25 For example, in one of his Independent columns he observes that ‘I should have been a stand-up comedian’ (Jacobson 2009f: 41), while in Seriously Funny he suggests that ‘[y]ou can’t be the centre of a great comic novel . . . and not yourself be something of a comedian’ (Jacobson 1997: 147).
26 The title of the novel may also owe something to Monkey Business (1931), one of the most celebrated films to star the American Jewish comedians the Marx Brothers. Jacobson’s fellow British Jewish novelist Simon Louvish borrowed the title for his biography of the brothers, which Jacobson reviewed for the Times Literary Supplement (see Jacobson 2000b: 20).
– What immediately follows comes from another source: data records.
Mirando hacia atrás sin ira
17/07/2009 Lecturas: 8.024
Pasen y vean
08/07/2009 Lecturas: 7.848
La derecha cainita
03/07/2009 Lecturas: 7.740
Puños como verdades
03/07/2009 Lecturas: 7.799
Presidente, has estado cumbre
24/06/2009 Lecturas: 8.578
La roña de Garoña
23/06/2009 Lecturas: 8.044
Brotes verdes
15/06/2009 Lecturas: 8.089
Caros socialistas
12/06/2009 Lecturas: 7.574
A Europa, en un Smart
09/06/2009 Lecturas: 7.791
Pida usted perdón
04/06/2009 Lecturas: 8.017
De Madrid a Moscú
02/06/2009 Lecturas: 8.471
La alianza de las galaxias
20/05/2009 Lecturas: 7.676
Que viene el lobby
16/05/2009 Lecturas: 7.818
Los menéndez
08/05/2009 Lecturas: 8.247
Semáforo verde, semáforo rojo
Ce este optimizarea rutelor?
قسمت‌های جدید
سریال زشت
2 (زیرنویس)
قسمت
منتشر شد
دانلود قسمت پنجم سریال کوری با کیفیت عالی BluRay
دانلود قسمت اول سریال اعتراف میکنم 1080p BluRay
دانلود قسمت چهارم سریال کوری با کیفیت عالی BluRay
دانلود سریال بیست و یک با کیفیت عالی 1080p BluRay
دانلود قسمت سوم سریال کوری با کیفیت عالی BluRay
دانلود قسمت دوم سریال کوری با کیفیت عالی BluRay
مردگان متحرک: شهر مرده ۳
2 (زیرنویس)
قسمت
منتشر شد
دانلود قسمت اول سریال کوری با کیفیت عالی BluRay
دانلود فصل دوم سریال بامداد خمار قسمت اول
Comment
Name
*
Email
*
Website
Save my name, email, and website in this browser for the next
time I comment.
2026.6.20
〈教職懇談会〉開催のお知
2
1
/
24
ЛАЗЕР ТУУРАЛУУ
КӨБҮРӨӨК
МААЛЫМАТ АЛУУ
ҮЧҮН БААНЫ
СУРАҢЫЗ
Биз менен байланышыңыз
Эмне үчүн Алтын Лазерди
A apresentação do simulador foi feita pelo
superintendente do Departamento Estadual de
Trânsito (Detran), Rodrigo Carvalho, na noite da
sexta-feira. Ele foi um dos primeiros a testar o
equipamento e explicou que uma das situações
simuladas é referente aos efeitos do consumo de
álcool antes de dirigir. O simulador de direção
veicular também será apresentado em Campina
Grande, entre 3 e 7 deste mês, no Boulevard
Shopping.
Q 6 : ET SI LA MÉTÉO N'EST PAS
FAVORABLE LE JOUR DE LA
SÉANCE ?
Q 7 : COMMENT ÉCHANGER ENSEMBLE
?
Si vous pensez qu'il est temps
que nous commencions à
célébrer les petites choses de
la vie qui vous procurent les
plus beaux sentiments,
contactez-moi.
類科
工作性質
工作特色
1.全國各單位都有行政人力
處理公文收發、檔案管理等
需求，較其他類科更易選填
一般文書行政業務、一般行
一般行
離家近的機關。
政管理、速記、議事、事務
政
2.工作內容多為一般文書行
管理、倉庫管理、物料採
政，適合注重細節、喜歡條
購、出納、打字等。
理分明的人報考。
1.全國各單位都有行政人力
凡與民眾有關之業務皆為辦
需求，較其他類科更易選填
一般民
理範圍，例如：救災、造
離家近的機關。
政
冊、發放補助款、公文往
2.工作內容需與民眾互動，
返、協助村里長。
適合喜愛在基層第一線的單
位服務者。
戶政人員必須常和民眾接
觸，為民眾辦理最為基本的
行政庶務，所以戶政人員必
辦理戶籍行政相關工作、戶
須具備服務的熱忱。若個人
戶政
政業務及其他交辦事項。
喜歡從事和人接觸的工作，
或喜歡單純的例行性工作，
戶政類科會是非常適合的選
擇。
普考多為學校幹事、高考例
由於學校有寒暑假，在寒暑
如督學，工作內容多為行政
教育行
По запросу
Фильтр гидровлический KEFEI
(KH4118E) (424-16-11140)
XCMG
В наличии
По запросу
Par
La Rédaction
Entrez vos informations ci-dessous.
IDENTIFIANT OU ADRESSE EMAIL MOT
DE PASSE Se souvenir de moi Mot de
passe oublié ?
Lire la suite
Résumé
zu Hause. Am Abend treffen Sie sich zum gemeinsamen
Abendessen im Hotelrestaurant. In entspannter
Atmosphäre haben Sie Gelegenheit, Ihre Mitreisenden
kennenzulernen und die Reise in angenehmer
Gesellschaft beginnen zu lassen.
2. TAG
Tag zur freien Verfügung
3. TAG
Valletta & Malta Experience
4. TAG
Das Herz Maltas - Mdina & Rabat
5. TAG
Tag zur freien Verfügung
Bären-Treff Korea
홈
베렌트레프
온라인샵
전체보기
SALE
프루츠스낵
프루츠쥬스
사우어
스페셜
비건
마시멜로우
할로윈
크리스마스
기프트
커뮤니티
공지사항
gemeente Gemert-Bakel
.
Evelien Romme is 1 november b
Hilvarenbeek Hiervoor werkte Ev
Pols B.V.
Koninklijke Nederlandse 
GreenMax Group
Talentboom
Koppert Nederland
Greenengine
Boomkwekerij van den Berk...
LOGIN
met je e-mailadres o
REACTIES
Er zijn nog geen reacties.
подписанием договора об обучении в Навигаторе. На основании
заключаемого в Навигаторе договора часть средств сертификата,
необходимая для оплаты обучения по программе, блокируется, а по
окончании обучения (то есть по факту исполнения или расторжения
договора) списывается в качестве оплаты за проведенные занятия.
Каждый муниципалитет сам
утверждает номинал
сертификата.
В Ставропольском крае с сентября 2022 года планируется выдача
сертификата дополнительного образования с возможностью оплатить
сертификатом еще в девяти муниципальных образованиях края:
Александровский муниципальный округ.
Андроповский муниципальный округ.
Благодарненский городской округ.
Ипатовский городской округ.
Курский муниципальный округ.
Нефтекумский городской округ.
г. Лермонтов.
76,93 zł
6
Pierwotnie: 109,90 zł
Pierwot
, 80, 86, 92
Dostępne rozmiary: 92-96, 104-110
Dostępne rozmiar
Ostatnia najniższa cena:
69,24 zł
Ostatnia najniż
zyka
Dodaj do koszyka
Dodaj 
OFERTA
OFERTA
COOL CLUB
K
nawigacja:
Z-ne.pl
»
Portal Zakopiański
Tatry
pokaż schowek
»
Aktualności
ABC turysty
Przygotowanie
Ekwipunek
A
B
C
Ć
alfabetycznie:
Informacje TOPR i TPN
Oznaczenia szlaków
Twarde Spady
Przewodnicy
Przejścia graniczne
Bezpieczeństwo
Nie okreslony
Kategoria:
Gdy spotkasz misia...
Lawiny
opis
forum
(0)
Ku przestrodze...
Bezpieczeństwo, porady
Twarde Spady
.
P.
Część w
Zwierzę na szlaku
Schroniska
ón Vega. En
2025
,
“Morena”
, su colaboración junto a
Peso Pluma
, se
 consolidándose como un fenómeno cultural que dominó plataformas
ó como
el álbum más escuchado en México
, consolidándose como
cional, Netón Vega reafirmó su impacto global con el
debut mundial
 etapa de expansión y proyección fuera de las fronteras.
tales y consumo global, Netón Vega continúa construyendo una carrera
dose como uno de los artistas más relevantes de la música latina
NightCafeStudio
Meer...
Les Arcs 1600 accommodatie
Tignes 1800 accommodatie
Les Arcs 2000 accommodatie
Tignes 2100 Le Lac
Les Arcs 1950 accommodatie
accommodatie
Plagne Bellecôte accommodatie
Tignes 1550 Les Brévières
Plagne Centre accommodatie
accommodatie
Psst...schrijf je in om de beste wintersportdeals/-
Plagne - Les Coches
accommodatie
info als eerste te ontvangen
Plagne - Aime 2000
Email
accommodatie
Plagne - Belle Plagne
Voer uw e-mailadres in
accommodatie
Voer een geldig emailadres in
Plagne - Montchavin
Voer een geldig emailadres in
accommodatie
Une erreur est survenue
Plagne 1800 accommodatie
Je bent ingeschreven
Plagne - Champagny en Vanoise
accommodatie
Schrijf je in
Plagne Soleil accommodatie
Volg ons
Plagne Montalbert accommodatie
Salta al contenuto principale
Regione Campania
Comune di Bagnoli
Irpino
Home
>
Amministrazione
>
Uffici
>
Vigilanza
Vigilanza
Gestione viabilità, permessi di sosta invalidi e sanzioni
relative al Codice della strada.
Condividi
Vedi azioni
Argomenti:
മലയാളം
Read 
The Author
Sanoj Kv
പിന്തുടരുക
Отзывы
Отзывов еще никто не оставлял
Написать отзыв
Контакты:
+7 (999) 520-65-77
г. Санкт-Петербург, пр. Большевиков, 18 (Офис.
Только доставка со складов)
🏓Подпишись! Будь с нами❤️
There may even be an allusion to Louvish’s novel, Your Monkey’s Schmuck (1990), whose protagonist, like Ableman, has trouble separating his fiction from his life.
27 On the BBC Radio 4 programme Loose Ends, for example, Jacobson told Clive Anderson ‘I’m not very interested in action’ (Anderson 2017).
28 This gloomy prognosis is reinforced by a series of aphoristic formulations sprinkled throughout the novel, such as the claim that this is ‘the century of the dying word’ (41) and that ‘a novelist, now that the novel is dead, must experience every last ignominy’ (153).
29 It also recalls Jacobson’s first stab at fiction, a pamphlet entitled ‘The Ogre of Downing College’, which he co-authored with some fellow undergraduates, as an intervention in the contemporary debate between F.R. Leavis and C.P. Snow (see Gilbert 2017).
30 In an interview with Jacobson, Sophie Gilbert reports that ‘[w]hat alarmed him the most about Trump . . . wasn’t even Trump himself, but how determined so many people were to see greatness and virtue in him’ (Gilbert 2017).
31 Pussy also contains a number of other allusions to Shakespeare and other canonical authors. The titles of two of its chapters are taken from Sonnet 138 while other chapter titles (‘A hero of our time’ and ‘Containing the whole science of government’) are taken from Mikhail Lermontov’s 1840 novel and Dickens’ Little Dorrit (1857), respectively.